What “blocking” means here

  • Major subthread on terminology: some equate “blocking” with any synchronous operation; others reserve it for when a thread is descheduled (e.g., waiting on I/O or kernel events).
  • In async/cooperative runtimes, “blocking” is mainly about when control returns to the executor; a memory access that may trigger disk I/O is problematic if it cannot yield.
  • There’s confusion when people call all memory reads “blocking”; others argue that cached reads are synchronous but not meaningfully “blocking” for async design.

mmap and async runtimes

  • mmap makes file data look like memory, but page faults can take disk‑like latency while being invisible to the async scheduler.
  • With cooperative scheduling, a page fault can stall the whole executor thread even though the kernel only blocks the faulting OS thread.
  • This is framed by some as a limitation of mmap, by others as a fundamental tradeoff of cooperative user‑space scheduling.
  • Some suggest OS or language features (userfaultfd, async “prefetch” or async memcpy, madvise/io_uring patterns) to separate “schedule I/O” from “consume data,” but these are nontrivial.

Performance characteristics & tuning

  • mmap is powerful but has a wide gap between best and worst case; this complicates benchmarking and tail‑latency control.
  • Sequential preloading or MAP_POPULATE, MADV_* hints, and mlock/MAP_LOCKED can help, but are not guarantees.
  • Random access patterns could yield even worse behavior than shown in the article.
  • For some workloads (e.g., preloading at startup when memory is ample), mmap can be effectively non‑blocking in practice.

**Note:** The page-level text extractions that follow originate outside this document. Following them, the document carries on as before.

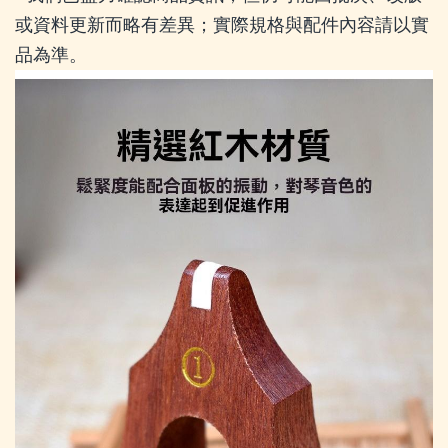
或資料更新而略有差異；實際規格與配件內容請以實
品為準。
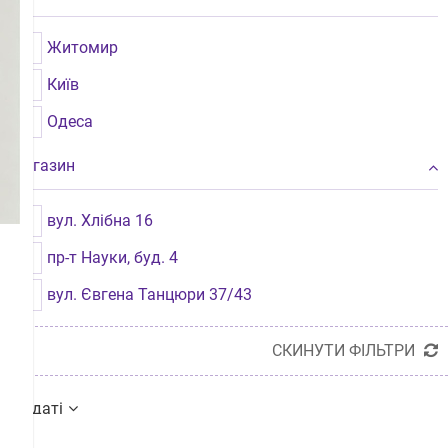
Житомир
Київ
Одеса
Магазин
вул. Хлібна 16
пр-т Науки, буд. 4
вул. Євгена Танцюри 37/43
СКИНУТИ ФІЛЬТРИ
по даті
по даті
по назві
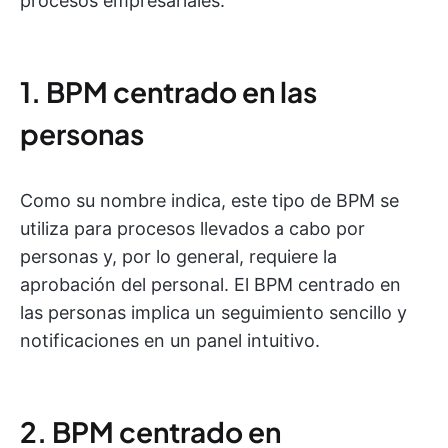
procesos empresariales:
1. BPM centrado en las
personas
Como su nombre indica, este tipo de BPM se
utiliza para procesos llevados a cabo por
personas y, por lo general, requiere la
aprobación del personal. El BPM centrado en
las personas implica un seguimiento sencillo y
notificaciones en un panel intuitivo.
2. BPM centrado en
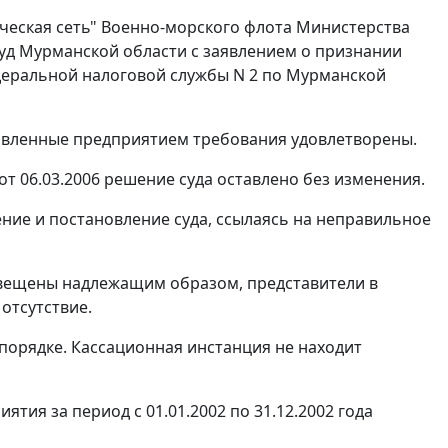
ческая сеть" Военно-морского флота Министерства
суд Мурманской области с заявлением о признании
еральной налоговой службы N 2 по Мурманской
аявленные предприятием требования удовлетворены.
 06.03.2006 решение суда оставлено без изменения.
ние и постановление суда, ссылаясь на неправильное
звещены надлежащим образом, представители в
 отсутствие.
порядке. Кассационная инстанция не находит
тия за период с 01.01.2002 по 31.12.2002 года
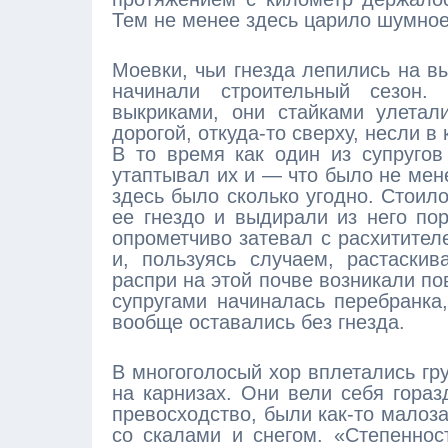
Тем не менее здесь царило шумно
Моевки, чьи гнезда лепились на в
начинали строительный сезон.
выкриками, они стайками улетал
дорогой, откуда-то сверху, несли 
В то время как один из супругов
утаптывал их и — что было не мен
здесь было сколько угодно. Стоило
ее гнездо и выдирали из него по
опрометчиво затевал с расхитител
и, пользуясь случаем, растаски
распри на этой почве возникали п
супругами начиналась перебранка
вообще оставались без гнезда.
В многоголосый хор вплетались гр
на карнизах. Они вели себя гораз
превосходство, были как-то малоз
со скалами и снегом. «Степеннос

Error handling and reliability

  • mmap can turn latent I/O or media errors into SIGBUS at arbitrary code locations, not just explicit read/write calls.
  • On POSIX, SIGBUS is the main failure mode; comparison is drawn with -EIO/-ENOMEM from syscalls.
  • Debate over practicality: some say most programs would treat either as fatal; others argue explicit errors from read/write are easier to contextualize and handle gracefully than signal‑based failures.

Threads vs async

  • One camp sees this as an argument for “just use threads”: preemptive scheduling naturally hides page faults.
  • Others counter that async brings substantial benefits for I/O‑bound servers and can be made resilient if runtimes detect blocked workers and inject more threads (examples discussed from other ecosystems).
  • General advice: don’t casually mix mmap with cooperative async unless you understand the interaction; mmap is viewed as an expert‑level tool.